start PASSAGE TO READ
---
name: motherduck-load-data
description: Load data into MotherDuck from local files, object storage, HTTPS, dataframes, or external databases. Use when choosing a MotherDuck-specific ingestion path, especially CTAS and INSERT...SELECT, bulk loading, secrets, and Postgres-endpoint versus DuckDB-client tradeoffs.
argument-hint: [source-and-target]
license: MIT
---

# Load Data into MotherDuck

Use this skill when the job is getting data into MotherDuck correctly and efficiently, not just writing one ad hoc import query.

## Source Of Truth

- Prefer current MotherDuck loading, cloud-storage, and Postgres-endpoint loading docs first.
- Use `CREATE SECRET` and cloud-storage docs for protected-object-store workflows.
- Use the DuckDB database upload docs when the source is an existing local `.duckdb`, `.ddb`, or attached DuckDB database.
- Keep the loading advice aligned with MotherDuck's documented posture:
  - batch over streaming
  - Parquet over CSV when you control the format
  - dataframe, `COPY`, CTAS, or `INSERT ... SELECT` over row-by-row inserts
  - native MotherDuck storage first unless DuckLake is explicitly required

## Default Posture

- Start by classifying the source: object storage or HTTPS, local file or local DuckDB, in-memory rows, or an external database.
end PASSAGE TO READ
• [WHAT YOU ARE ASKED TO DO]:
According to the MotherDuck loading guide, which file format should be preferred over CSV when you control the format?
start INFORMATION GIVEN
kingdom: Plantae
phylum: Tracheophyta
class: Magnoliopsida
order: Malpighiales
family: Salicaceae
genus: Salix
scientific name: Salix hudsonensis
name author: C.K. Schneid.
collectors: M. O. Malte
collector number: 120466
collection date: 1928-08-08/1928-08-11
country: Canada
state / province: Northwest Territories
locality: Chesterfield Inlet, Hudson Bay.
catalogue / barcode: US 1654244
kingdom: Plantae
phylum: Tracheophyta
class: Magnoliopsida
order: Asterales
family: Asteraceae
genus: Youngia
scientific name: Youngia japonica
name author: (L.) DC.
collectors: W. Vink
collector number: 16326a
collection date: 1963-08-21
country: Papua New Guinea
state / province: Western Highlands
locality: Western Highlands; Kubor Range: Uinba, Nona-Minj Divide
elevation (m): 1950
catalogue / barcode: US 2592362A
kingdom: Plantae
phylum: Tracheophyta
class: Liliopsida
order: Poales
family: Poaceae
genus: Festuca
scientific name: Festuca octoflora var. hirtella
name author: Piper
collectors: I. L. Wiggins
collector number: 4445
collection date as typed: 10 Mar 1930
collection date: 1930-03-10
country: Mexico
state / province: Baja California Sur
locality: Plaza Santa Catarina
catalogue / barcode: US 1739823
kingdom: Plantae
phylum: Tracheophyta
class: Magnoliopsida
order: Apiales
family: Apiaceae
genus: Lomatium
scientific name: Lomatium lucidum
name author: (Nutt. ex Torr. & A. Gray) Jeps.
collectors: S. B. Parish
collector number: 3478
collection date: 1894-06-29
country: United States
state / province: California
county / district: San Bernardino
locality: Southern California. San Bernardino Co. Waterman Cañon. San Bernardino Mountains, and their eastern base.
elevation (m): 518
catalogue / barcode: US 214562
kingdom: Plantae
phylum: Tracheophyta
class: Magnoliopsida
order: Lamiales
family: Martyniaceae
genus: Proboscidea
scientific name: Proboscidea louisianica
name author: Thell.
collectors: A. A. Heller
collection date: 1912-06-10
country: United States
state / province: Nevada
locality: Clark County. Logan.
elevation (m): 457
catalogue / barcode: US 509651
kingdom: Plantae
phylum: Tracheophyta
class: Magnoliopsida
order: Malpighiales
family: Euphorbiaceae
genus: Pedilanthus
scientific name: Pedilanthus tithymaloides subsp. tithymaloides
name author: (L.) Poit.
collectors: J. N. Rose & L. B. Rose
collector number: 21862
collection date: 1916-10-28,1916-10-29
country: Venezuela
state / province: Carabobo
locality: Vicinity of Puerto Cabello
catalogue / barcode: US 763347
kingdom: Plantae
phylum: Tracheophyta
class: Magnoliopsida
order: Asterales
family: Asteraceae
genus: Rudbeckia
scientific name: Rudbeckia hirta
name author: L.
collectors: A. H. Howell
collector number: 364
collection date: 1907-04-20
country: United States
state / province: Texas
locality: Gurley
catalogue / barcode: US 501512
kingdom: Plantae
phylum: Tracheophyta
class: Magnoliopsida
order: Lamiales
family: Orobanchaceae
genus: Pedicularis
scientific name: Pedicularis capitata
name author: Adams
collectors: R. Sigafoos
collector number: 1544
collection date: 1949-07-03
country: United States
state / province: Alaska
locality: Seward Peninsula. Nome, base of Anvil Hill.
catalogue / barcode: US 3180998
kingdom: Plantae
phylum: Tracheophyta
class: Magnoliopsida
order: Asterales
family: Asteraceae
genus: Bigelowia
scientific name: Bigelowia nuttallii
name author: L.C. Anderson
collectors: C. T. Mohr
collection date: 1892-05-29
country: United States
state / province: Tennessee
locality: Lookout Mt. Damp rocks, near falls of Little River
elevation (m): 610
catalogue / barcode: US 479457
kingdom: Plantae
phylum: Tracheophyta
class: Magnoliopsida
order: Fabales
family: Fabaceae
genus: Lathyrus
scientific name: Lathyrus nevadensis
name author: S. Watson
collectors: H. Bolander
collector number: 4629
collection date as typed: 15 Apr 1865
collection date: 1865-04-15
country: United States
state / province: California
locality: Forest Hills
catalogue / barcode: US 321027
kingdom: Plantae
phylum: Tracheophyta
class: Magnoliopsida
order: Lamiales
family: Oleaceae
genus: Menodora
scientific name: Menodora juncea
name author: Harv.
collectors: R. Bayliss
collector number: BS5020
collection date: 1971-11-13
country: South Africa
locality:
end INFORMATION GIVEN
• [TASK SOLUTION]:
Parquet